“Vento d’estate, io vado al mare voi che fate?” canta Max Gazzè. In effetti, che sia tempo di vacanze o di evasioni, ci sono luoghi che sempre evocano idilliaci scenari di paesaggi incontaminati e spiagge dorate, acque cristalline e … orti. Siamo alle Fiji, per l’immaginario collettivo una sorta di paradiso accessibile a pochi, da qualche parte nel Pacifico del Sud… e l’aver nominato la parola “orto” non è un gioco a “trova l’intruso”.

In molte delle notizie degli ultimi anni, anche tra quelle di cui vi racconta Unimondo, il riferimento al “cambiamento climatico” impera: è inflazionato? Purtroppo, no. Trascurando la minoranza che li nega, millantando complotti internazionali per ostacolare lo sviluppo economico di una minoranza peraltro indubbiamente avida e antropocentrica, i cambiamenti climatici ci parlano troppo spesso, dati alla mano, di un mondo in pericolo. E alle isole Fiji gli effetti sono innegabili, oltre che evidenti: gli insediamenti costieri sono minacciati dell’innalzamento del livello del mare. A questo si aggiungono altri ordini di problematiche, come ad esempio un mercato dominato da cibo che sempre meno ha a che fare con la dieta tradizionale e un livello di salute della popolazione locale che tende al ribasso. Fra le principali cause di questi peggioramenti l’adozione di pratiche alimentari scorrette, che rinunciano all’utilizzo di prodotti freschi e locali a favore di fast food e cibi preconfezionati, diffusi anche nelle zone rurali. Le soluzioni proposte dalla politica sollevano più d’una perplessità: lo spostamento dei nuclei abitati dalle coste all’entroterra, per esempio, è evidentemente un’azione riparatoria di un’ingenuità quasi comica per temporaneità degli effetti e per poca lungimiranza.
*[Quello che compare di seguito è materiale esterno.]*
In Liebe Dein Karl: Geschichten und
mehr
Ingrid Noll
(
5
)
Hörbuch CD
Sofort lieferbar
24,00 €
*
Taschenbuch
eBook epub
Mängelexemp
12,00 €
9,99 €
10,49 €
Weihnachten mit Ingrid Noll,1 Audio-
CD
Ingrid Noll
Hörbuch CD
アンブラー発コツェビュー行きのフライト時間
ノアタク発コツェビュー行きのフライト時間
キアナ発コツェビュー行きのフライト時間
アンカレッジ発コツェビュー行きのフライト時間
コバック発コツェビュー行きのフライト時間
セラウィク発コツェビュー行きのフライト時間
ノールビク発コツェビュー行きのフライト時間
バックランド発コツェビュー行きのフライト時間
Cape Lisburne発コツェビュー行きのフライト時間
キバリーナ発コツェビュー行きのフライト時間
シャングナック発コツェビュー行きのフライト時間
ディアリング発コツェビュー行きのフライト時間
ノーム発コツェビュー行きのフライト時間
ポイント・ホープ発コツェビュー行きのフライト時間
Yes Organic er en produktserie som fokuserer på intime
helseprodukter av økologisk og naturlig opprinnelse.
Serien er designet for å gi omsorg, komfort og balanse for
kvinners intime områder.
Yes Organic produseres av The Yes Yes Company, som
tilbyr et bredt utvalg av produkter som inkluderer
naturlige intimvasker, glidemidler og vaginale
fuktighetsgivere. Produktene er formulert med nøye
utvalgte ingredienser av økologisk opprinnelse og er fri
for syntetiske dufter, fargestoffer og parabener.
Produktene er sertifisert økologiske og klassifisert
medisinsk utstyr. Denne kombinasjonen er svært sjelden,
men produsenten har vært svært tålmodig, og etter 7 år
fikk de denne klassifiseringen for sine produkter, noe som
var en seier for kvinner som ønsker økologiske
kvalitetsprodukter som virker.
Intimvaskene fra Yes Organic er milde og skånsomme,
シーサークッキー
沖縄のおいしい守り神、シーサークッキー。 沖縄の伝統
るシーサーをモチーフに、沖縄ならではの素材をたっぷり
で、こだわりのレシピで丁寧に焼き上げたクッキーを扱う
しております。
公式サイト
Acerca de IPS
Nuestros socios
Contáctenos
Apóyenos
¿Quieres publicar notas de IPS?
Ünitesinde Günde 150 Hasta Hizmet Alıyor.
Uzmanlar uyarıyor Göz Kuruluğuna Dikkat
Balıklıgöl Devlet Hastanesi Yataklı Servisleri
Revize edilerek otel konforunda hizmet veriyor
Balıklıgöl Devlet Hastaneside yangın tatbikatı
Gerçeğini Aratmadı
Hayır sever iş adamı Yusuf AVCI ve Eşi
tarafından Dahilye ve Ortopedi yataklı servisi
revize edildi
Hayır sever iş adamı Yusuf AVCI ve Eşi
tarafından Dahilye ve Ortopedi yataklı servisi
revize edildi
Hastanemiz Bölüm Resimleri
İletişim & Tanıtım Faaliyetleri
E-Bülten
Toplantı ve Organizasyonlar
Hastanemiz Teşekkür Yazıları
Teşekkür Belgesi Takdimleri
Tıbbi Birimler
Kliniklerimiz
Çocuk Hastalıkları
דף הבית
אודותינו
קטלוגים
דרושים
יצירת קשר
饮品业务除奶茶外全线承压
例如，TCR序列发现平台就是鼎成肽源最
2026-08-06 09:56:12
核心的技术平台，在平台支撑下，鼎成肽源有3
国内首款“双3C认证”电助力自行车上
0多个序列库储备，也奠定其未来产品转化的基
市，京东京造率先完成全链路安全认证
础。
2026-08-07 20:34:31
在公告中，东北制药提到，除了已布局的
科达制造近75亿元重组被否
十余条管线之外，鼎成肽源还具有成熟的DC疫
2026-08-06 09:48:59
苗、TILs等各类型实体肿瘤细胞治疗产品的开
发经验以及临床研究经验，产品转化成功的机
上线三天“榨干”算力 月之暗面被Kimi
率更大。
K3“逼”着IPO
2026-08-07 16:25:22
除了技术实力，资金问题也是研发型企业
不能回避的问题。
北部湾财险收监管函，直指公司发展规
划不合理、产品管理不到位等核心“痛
L’impotenza è un sentimento che sguscia tra le crepe della fiducia e può farsi strada diffondendo apatia, disinteresse e uno sconforto gravido di pericolose conseguenze. L’Oceano sta molto rapidamente inghiottendo i villaggi, erodendo velocemente le coste. Sono anticipazioni di un futuro assolutamente non desiderabile, che chiamano a un rigore di proposte e azioni volte invece a contenere, quando non si possano ostacolare, gli effetti dei mutamenti in atto, partendo da quelle cause spesso in carico alla responsabilità dell’uomo: dalle politiche minerarie irresponsabili alle agricolture intensive annaffiate di pesticidi.

Data la situazione, quali alternative sostenibili sono immaginabili e quindi anche praticabili? È la domanda che si sono posti gli abitanti di queste isole, motivati dalla difesa di uno spazio di vita e di prospettive, consapevoli di abitare in un luogo che assomiglia molto a un paradiso e convinti di voler evitare a ogni costo che diventi un inferno. Buone pratiche dal basso le chiamano, motivate e coordinate da Leo Nainoka, un leader la cui storia ce la racconta qui Carlo Petrini: “Stiamo lavorando per educare la gente ad alternative sostenibili”, dice Leo a Petrini. “La buona notizia è che stiamo collaborando con il Dipartimento per la Nutrizione per insegnare nei villaggi l’importanza di mangiare la frutta locale, le verdure e le radici e per enfatizzare i valori nutrizionali di questi cibi salutari”. Certo, non si tratta solo di mangiare sano e locale: si tratta anche di arginare le deforestazioni richieste dall’industria del legno, che negli ultimi anni ha aumentato il livello di preoccupazione nei confronti della tutela del territorio e degli equilibri di queste isole. Questo lo si fa, appunto, promuovendo la nascita e la diffusione di orti locali biologici e comunitari, che attivano reti a difesa del territorio e della cultura locale, includendo anche le tradizioni alimentari, ma non solo: Seep (Social empowerment and education program) è un progetto educativo che racconta di conoscenze condivise, di consapevolezza e responsabilità, per non arrendersi e cercare soluzioni fuori dagli schemi di decisioni globalizzate ed effetti che asfaltano l’identità di territori e comunità. E se, come dice Leo, “il tempo ci darà risposte”, qui si stanno dando da fare in fretta, sapendo che di tempo non ne resta molto e sapendo anche che quello che rimane va investito al meglio per difendere non le ricchezze di ciascuno, ma quelle di tutti.